I don't do as many chimneys a year as you do but I do anywhere from 5 to 10...Many that i do are chimneys that are pushing 100 years old if not older and are being repaired for the first time. The others that i repair are 50 years old and sometimes less...I've repaired some built in the '90's and late '80's. Stuck up in the air with no roof overhang to protect them all those freeze thaw cycles from being used sporadically in the winter, they get the wort abuse of any other masonry on a house, yet the ones built with soft brick and lime mortar out perform the modern ones. I've been sold on lime from the get go. 

Plus the fact that the old houses I open up that are balloon framed behind the brick all have air spaces and sheathing as dry as a thanksgiving turkey despite having no weepholes but newer houses from the 60's on sometimes have rot or mold....



I refuse to coat any masonry work that I install unless it's indoors


----------



## dielectricunion (Feb 27, 2013)

dom-mas said:


> I don't do as many chimneys a year as you do but I do anywhere from 5 to 10...Many that i do are chimneys that are pushing 100 years old if not older and are being repaired for the first time. The others that i repair are 50 years old and sometimes less...I've repaired some built in the '90's and late '80's. Stuck up in the air with no roof overhang to protect them all those freeze thaw cycles from being used sporadically in the winter, they get the wort abuse of any other masonry on a house, yet the ones built with soft brick and lime mortar out perform the modern ones. I've been sold on lime from the get go. Plus the fact that the old houses I open up that are balloon framed behind the brick all have air spaces and sheathing as dry as a thanksgiving turkey despite having no weepholes but newer houses from the 60's on sometimes have rot or mold.... I refuse to coat any masonry work that I install unless it's indoors


On top of all that youve said, add to that the smoke and gasses through all the years of different heating systems and the moist, acidic condensate from newer gas appliances. That seems to wreak havoc on improperly lined and maintained masonry.
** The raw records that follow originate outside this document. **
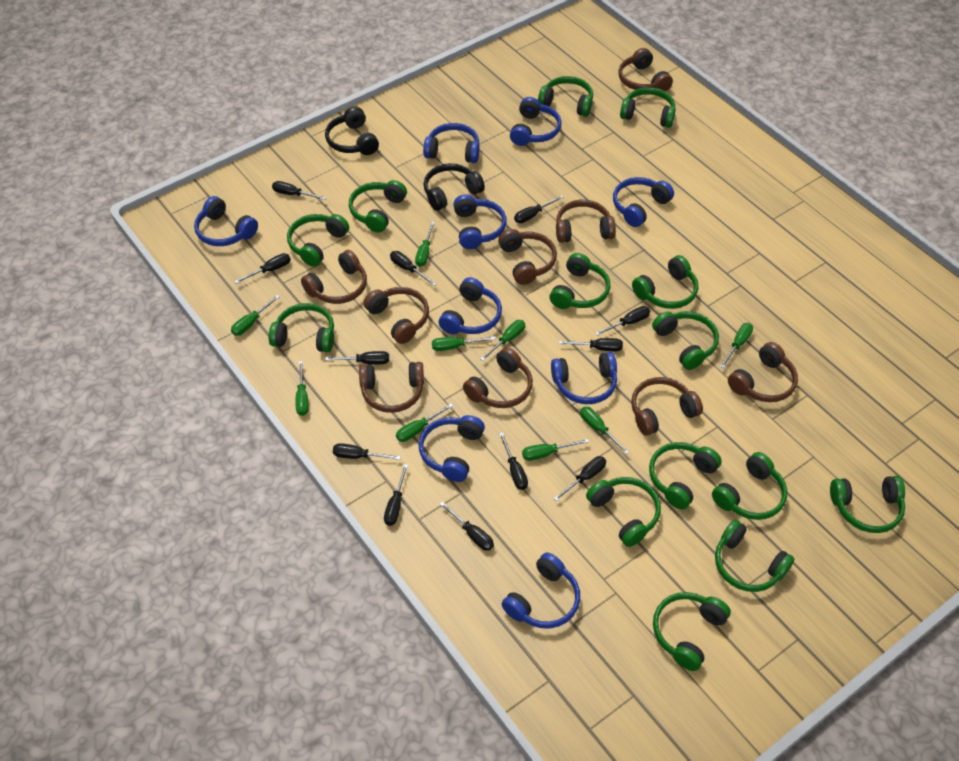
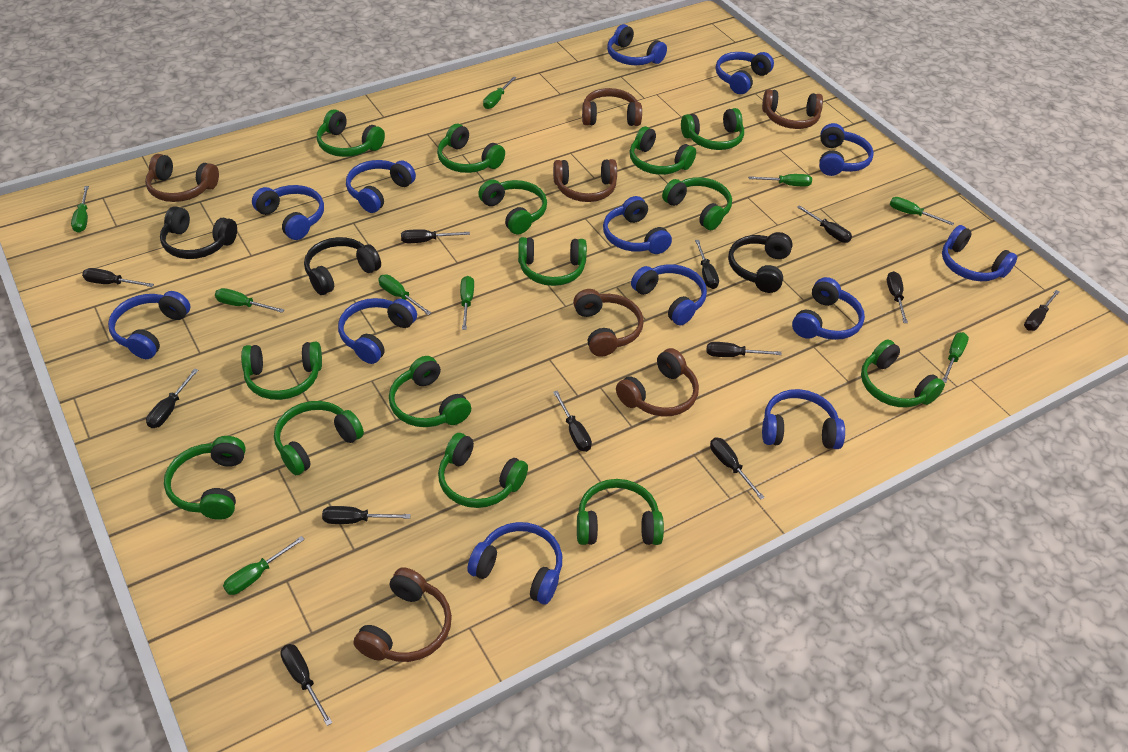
black headphones: 2 -> 3
blue headphones: 9 -> 13
brown headphones: 9 -> 7

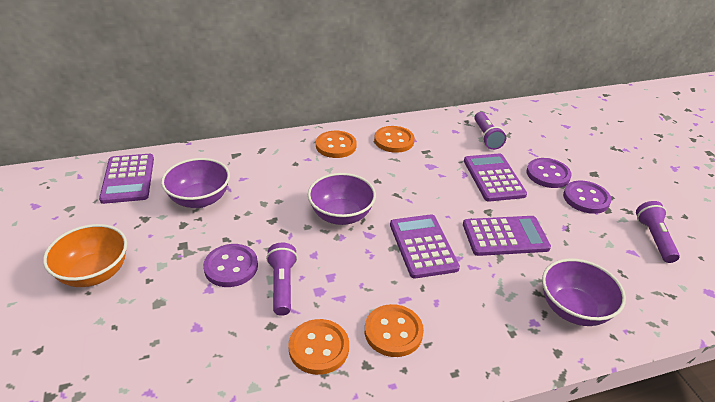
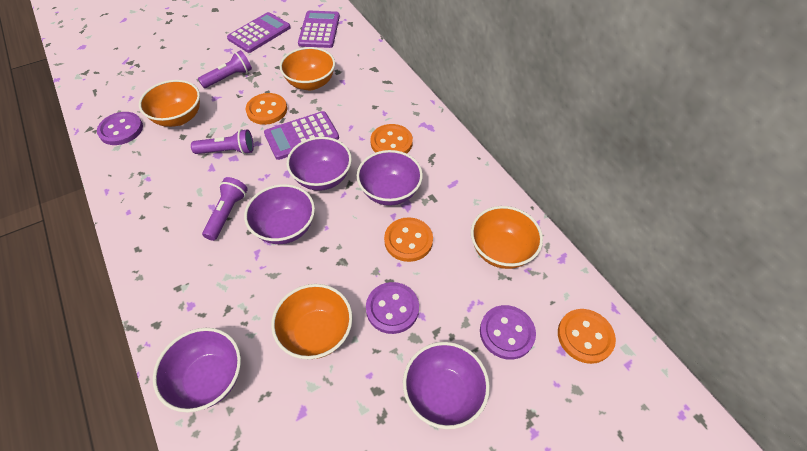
orange bowl: 1 -> 4
purple bowl: 3 -> 5
purple calculator: 4 -> 3

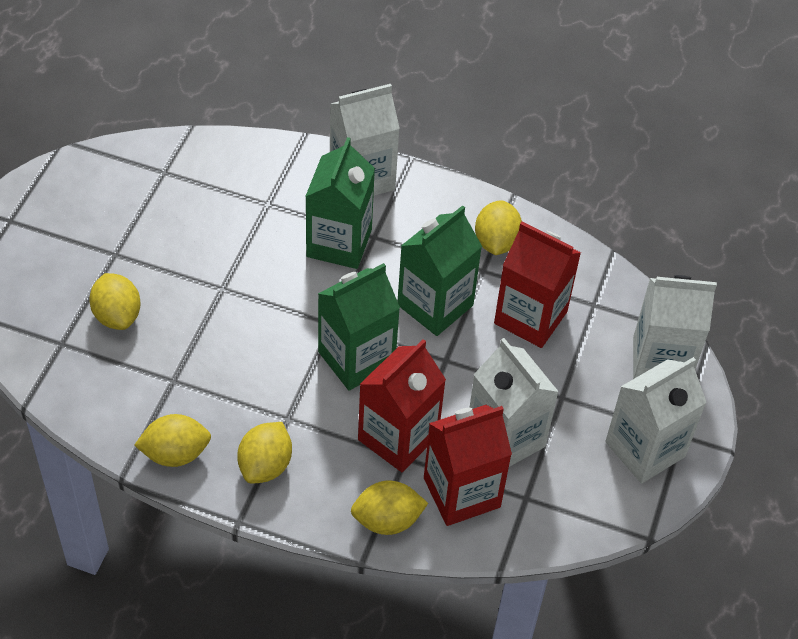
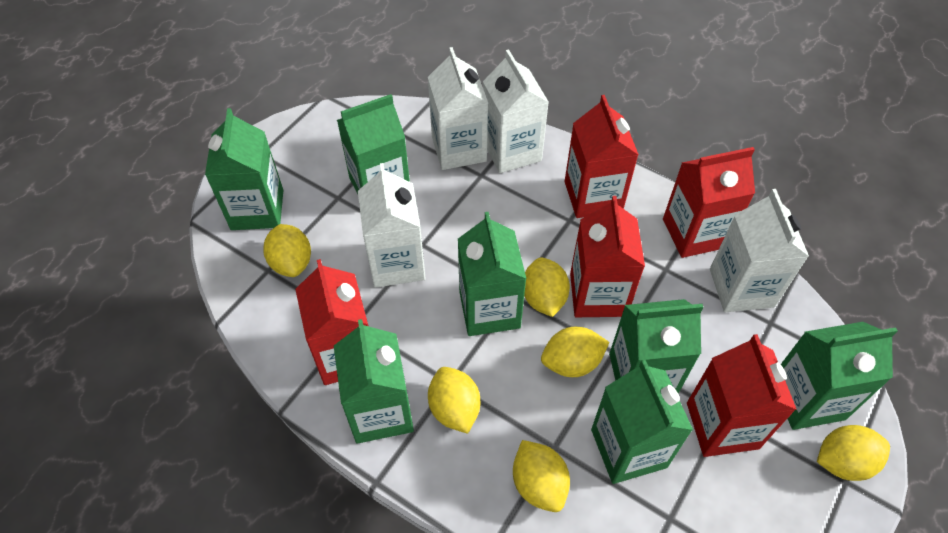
green carton: 3 -> 7
red carton: 3 -> 5
yellow lemon: 5 -> 6

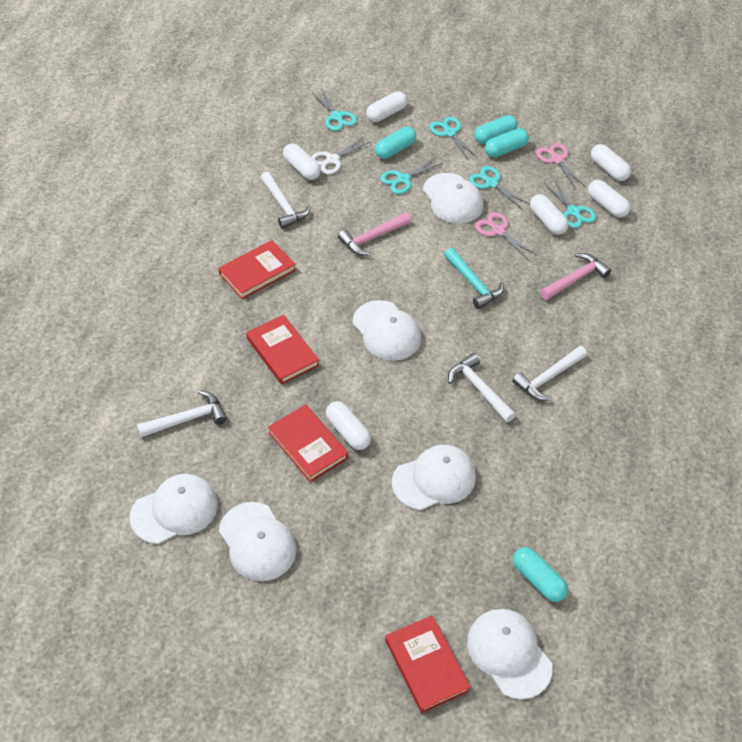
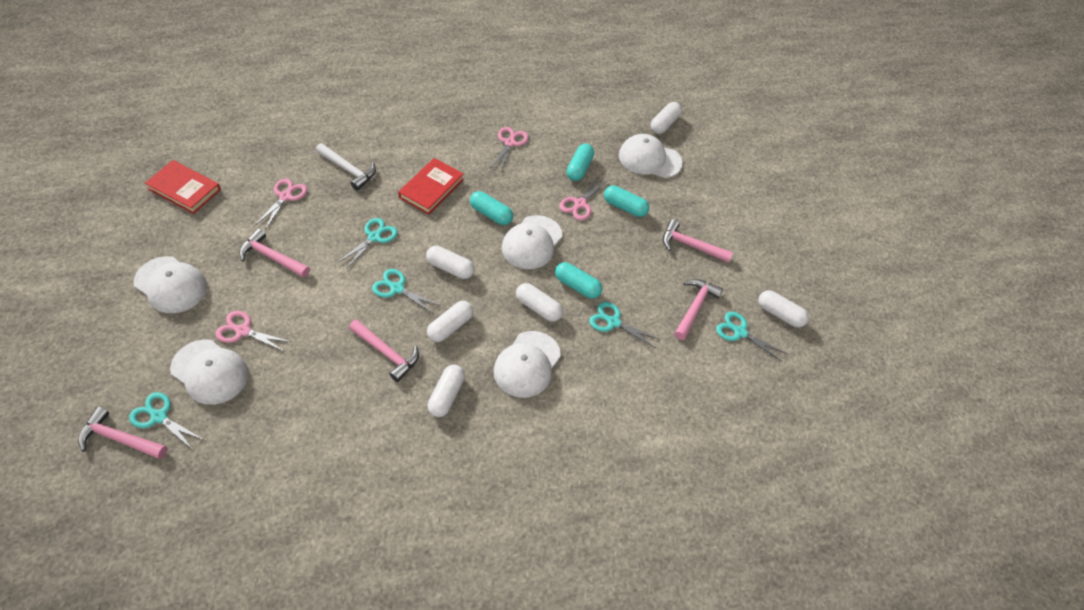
pink hammer: 2 -> 5
pink scissors: 2 -> 4
red book: 4 -> 2
turquoise hammer: 1 -> 0
white cap: 6 -> 5
white hammer: 4 -> 1
white scissors: 1 -> 0

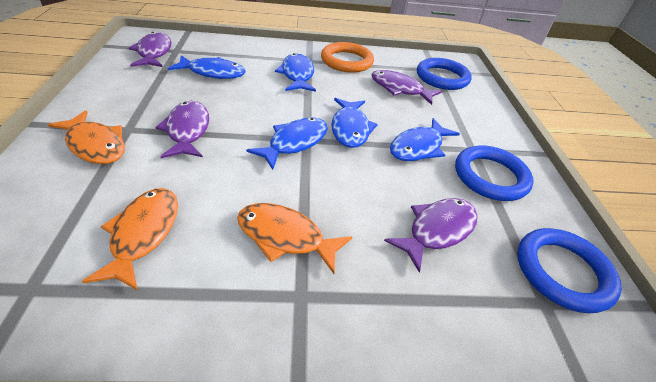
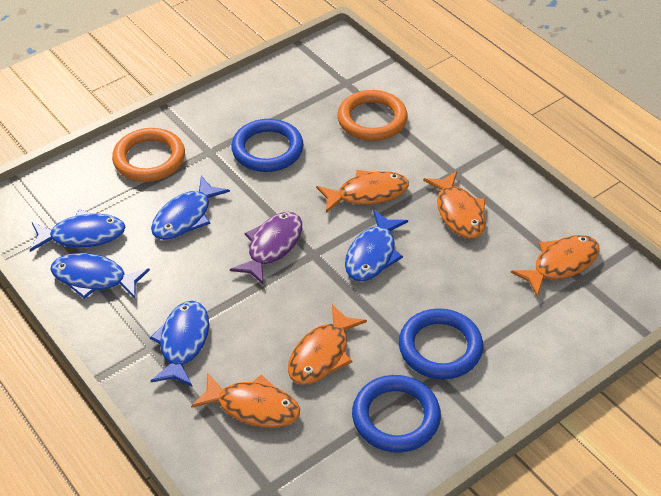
orange fish: 3 -> 5
orange ring: 1 -> 2
purple fish: 4 -> 1

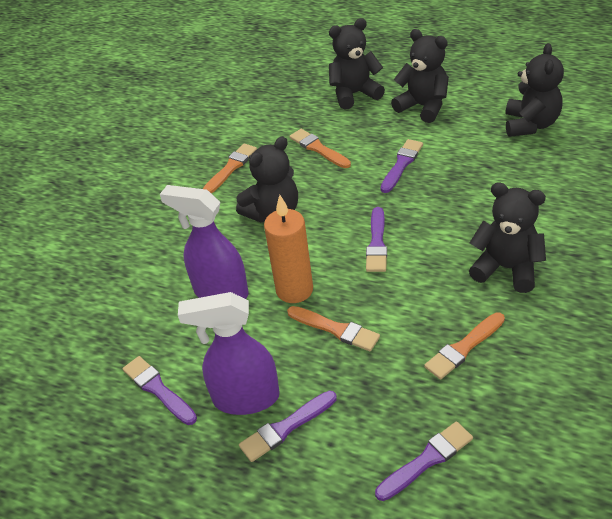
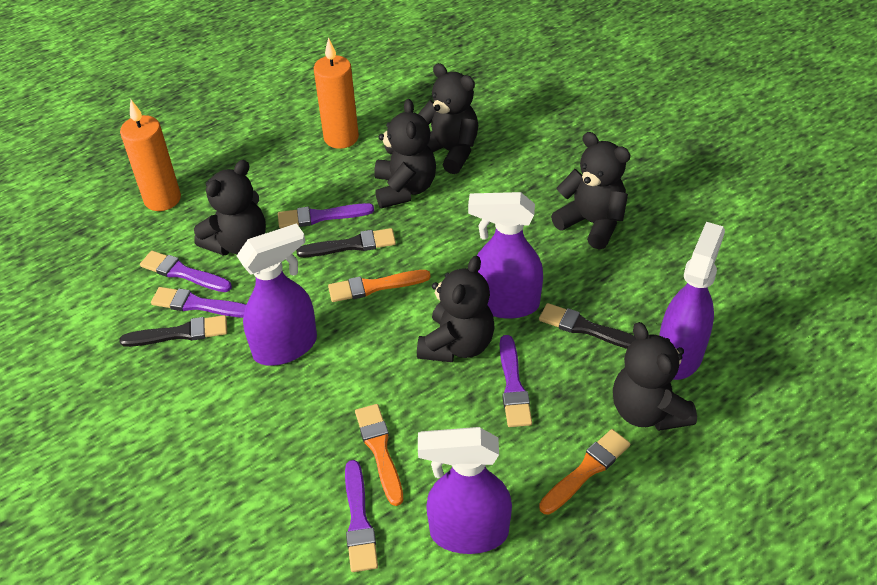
black brush: 0 -> 3
black teddy bear: 5 -> 6
orange brush: 4 -> 3
orange candle: 1 -> 2
purple spray bottle: 2 -> 4

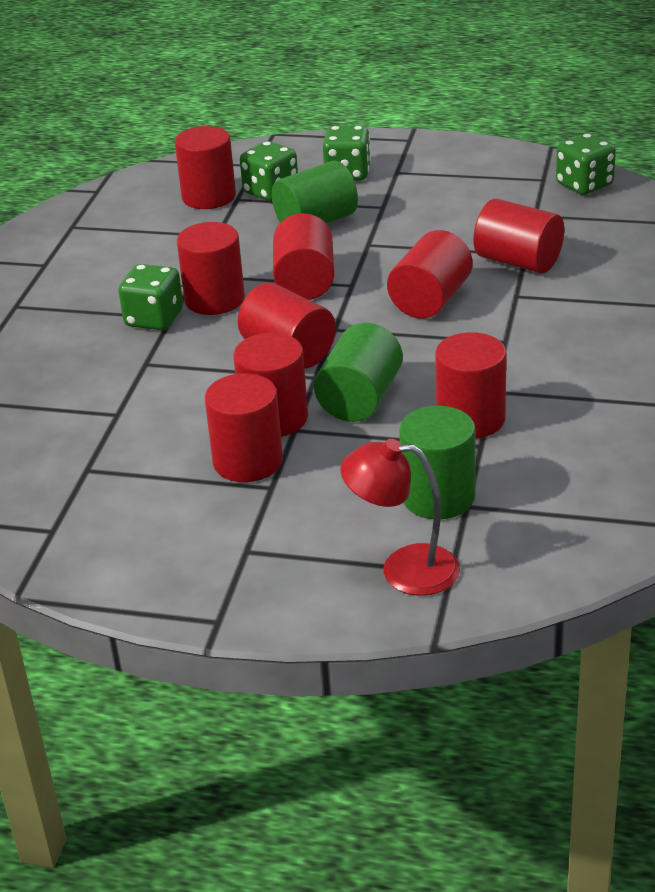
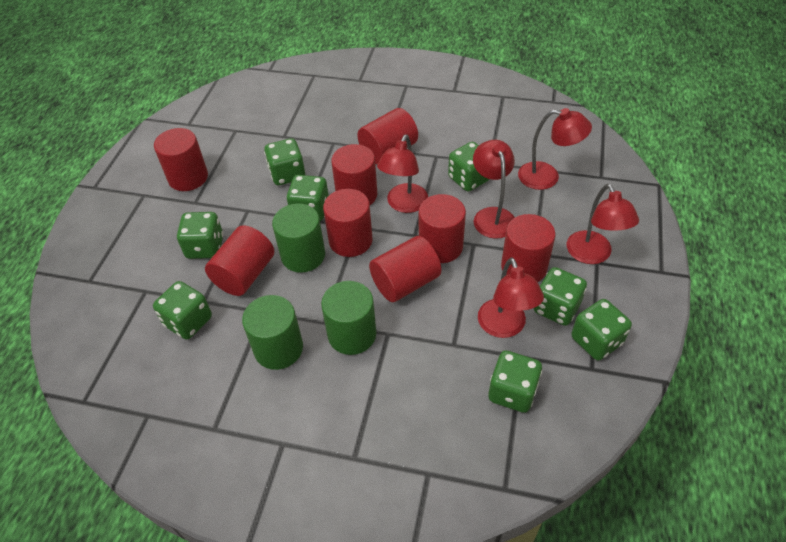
green dice: 4 -> 8
red cylinder: 9 -> 8
red lamp: 1 -> 5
A neighboring building just had their roof redone and at the beautiful limestone chimney, they "flashed" it with a freakin vinyl plastic material thats all hacked up and seems to be glued down to the stone!!

Cant these jagoffs do proper counterflashing?? I see this trash everywhere, how are the property owners happy when they see that pool liner glued up there?


----------



## dielectricunion (Feb 27, 2013)

And did i mention its white!


----------



## dom-mas (Nov 26, 2011)

Many of the older chimneys that i work on are deteriorated ONLY because a gas appliance is vented into it without a liner or the liner has deteriorated and the acidic gases are destroying the chimney from the inside out. Luckily the gases are only acidic when the condensate..ie leave the warmth of the attic (since these old houses rarely have enough attic insulation) so the repair is from the roofline up


----------



## JBM (Mar 31, 2011)

I looked at a massive chimney last year with I think 5 fireplaces in it. The cellar was built right on the earth with very large rocks. Like 5-8' long 18"++ thick. It was from the 1800's and the top had been replaced a few years ago finally. In the attic there was a hairline crack that was a non issue. The cellar had a couple of movement cracks. Other than that I touched up a couple hours worth of mortar in the fireboxes with lime mortar. 

I referred the guy to someone who does balloon liners, he wanted to be able to use the fireplaces!

The wood framing was up tight against the masonry. Probably kept it from shifting, but there wasnt any fire damage, rot or god knows what else the code writers think happens to wood against masonry. 

Not that wood touching masonry is a good idea, but there was a time a few years ago that they wanted wood 4" from the masonry! I even ran into an inspector who wanted the concrete in the hearth area away from the wood!! He told me to put that blue foam crap in the hearth then pour it!!

Were doing it wrong.


----------



## dom-mas (Nov 26, 2011)

Yup...after 4000 years of success the train drivers discovered it doesn't last


----------